The May 8, 1995 Observer coverage treated the attendance story as the real headline, and that remains the cleanest way to understand the show. Wrestling had packed major buildings before. It had drawn stadium crowds in the United States, Canada and Japan. But 150,000 for one night changed the frame completely. Before Pyongyang, the accepted reference point was Hulk Hogan vs. Andre the Giant at the Pontiac Silverdome in 1987. After Pyongyang, even that famous number looked small.
What makes April 28 so fascinating is that it was not simply a bigger version of a familiar wrestling success story.

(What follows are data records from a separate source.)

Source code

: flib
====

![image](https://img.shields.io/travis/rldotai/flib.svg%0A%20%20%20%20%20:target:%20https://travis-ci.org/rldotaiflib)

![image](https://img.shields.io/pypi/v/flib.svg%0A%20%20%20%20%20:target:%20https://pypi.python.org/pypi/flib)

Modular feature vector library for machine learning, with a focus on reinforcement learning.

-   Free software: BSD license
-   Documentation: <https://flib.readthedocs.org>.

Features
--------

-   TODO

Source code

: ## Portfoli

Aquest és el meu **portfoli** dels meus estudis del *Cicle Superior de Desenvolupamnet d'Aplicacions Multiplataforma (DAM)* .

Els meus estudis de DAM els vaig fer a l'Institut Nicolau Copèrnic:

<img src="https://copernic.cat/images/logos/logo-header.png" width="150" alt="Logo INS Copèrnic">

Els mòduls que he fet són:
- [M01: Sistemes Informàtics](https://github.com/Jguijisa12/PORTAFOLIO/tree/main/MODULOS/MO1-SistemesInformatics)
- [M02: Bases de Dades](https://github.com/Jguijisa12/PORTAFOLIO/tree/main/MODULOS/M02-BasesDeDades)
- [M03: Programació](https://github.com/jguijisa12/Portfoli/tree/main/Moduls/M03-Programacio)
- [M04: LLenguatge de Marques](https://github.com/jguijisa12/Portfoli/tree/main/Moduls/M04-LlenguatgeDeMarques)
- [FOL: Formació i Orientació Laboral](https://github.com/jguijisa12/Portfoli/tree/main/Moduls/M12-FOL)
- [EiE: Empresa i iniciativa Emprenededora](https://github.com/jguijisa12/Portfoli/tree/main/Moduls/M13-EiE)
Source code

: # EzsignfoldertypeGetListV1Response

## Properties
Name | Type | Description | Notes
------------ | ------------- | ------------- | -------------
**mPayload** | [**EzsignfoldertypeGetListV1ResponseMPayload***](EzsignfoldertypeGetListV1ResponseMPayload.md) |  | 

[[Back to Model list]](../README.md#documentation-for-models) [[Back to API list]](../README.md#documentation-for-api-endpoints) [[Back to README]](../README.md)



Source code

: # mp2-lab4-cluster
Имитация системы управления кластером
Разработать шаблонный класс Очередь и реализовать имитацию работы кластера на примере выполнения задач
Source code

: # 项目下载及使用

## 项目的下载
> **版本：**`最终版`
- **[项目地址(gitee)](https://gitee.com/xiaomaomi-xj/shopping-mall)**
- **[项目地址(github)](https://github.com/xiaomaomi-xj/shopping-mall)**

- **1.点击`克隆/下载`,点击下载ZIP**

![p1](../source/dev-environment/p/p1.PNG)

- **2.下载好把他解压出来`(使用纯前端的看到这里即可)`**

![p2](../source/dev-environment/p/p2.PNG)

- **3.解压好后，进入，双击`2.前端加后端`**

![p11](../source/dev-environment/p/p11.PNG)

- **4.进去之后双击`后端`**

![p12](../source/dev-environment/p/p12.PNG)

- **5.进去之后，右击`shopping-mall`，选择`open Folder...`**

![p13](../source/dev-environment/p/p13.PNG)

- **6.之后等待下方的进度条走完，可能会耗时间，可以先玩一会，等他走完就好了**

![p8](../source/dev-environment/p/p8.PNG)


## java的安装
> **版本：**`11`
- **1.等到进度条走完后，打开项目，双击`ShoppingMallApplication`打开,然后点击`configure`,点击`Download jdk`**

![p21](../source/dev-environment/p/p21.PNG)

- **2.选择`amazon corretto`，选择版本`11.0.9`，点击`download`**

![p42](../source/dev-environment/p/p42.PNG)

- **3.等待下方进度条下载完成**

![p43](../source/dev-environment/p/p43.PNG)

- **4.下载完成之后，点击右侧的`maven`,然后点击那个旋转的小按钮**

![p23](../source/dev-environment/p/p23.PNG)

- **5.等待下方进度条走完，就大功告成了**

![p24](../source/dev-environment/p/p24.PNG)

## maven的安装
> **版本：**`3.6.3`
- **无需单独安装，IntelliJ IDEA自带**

It was a collision of wrestling, politics, diplomacy and spectacle. Inoki saw these trips as something larger than just cards and gates. WCW saw international reach and publicity. North Korea saw a chance to stage a giant public event with global names attached to it. All three motives were different, and all three were visible in the finished product.
That is why the event still feels hard to file away neatly. It was historically important, but not in the way fans usually talk about historically important wrestling shows. Nobody points to Collision in Korea the way they point to WrestleMania X-Seven, Starrcade 1983 or the first ECW pay-per-view. It is not remembered because it changed match style, promo language or weekly television. It is remembered because it proved that pro wrestling, under the strangest possible circumstances, could become part of a geopolitical show of force and still function as wrestling.
There is also something very 1990s about the whole thing. This was an era when wrestling still had one foot in the territory past, one foot in the coming Monday Night War, and enough looseness around the edges for an idea this bizarre to actually happen. A modern major promotion can fill football stadiums and generate bigger revenue, but it is hard to imagine any company today replicating the combination of political theater, logistical risk and sheer unreality that defined Pyongyang in 1995.
For that reason, April 28 matters as more than a trivia answer about attendance records. It marks the day wrestling's sense of scale changed. Even if you are skeptical of every claimed number from that weekend, the opening night still landed as something enormous, unprecedented and impossible to ignore. The business has produced cleaner classics, hotter crowds and more influential cards. It has almost certainly never produced a stranger summit.
And the date carries other echoes too. April 28, 1997 saw Owen Hart beat Rocky Maivia for the Intercontinental title on Raw, an important piece of the Hart Foundation story. April 28, 2009 brought the death of Pacific Northwest star Buddy Rose. In 2017, Brazo de Oro died suddenly at 57, another reminder of how often wrestling history on any given date can swing between triumph and loss.
Still, the image that hangs over April 28 is Pyongyang. A reported 150,000 people, a ring set inside one of the biggest stadiums on earth, Muhammad Ali in attendance, Hashimoto and Norton working the main event, and the old attendance records suddenly looking like they belonged to another age. Wrestling has spent decades trying to become bigger. On this day in 1995, it became stranger, grander and harder to believe than ever.